Unraveling the polyacetylene paradox: Reciprocal impacts of multitrophic interactions and chemical defense evolution in tall goldenrod (Solidago altissima)

Multitrophic interactions involving insect herbivores and microbially-mediated plant-soil feedbacks play pivotal roles in shaping plant communities. The community of herbivores and microbes interacting with a plant exert selective pressure on the plant traits mediating these ecological relationships. However, it is poorly understood how herbivores and microbial communities interact to jointly shape selection on plant phenotypes. We investigated how microbial plant-soil feedbacks and herbivory interact to shape root chemical defenses in tall goldenrod (Solidago altissima). Prior research has shown that herbivory exerts strong selection on competitive ability and root chemical defenses in tall goldenrod. Notably, release from natural herbivory was found to lead to strong positive selection on polyacetylene production in goldenrod roots. Polyacetylenes, a highly bioactive class of plant secondary metabolites, are thought to enhance goldenrod's competitive ability through allelopathic effects on neighboring plants.
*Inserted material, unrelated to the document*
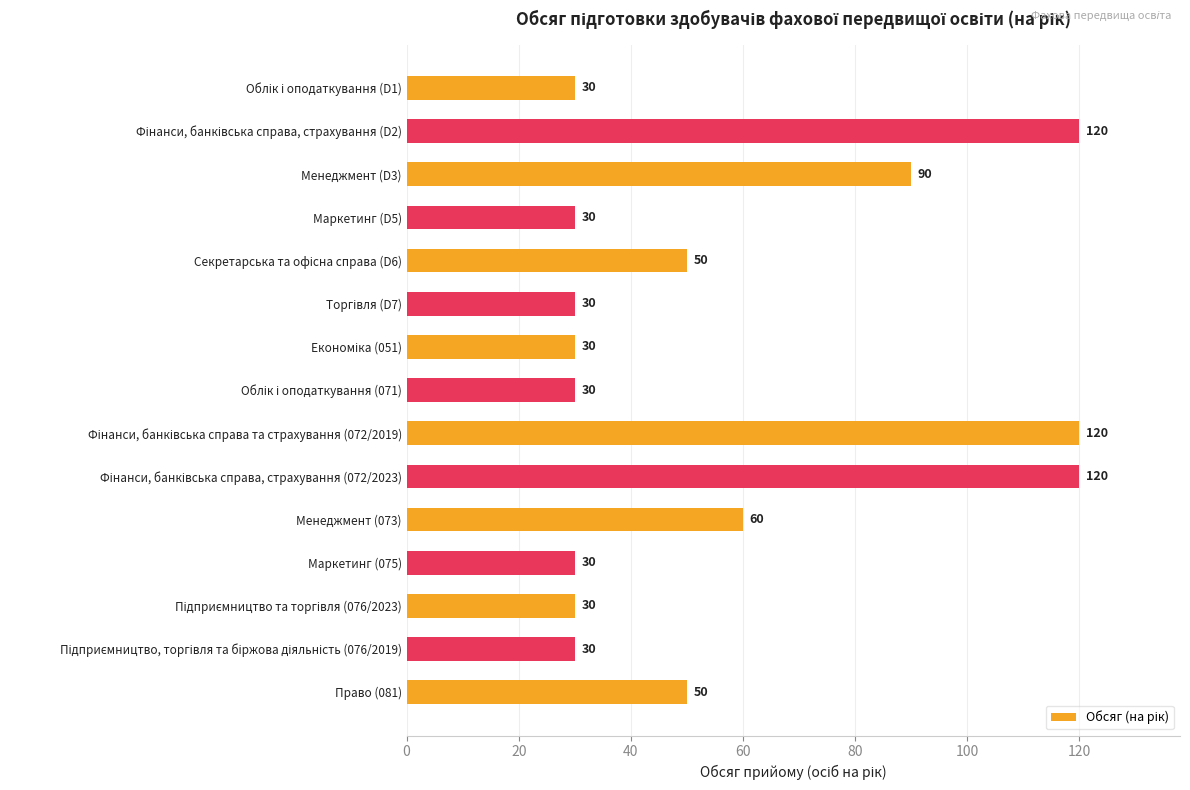

How many series are shown in this chart?

1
Through a series of common garden experiments, we explored an alternative hypothesis that polyacetylenes may also increase plant fitness by beneficially influencing rhizosphere microbial communities. We found that the effects of polyacetylenes on plant performance are strongly dependent on the microbial context, suggesting that the performance-enhancing effects of polyacetylenes are microbially-mediated. These polyacetylene-mediated effects on the soil microbiome may, in turn, feedback to affect herbivore performance. Our findings suggest that herbivores and soil microbial communities may be strongly linked through selection on the same plant traits, enhancing our understanding of the complex interplay between plants, herbivores and soil microbial communities.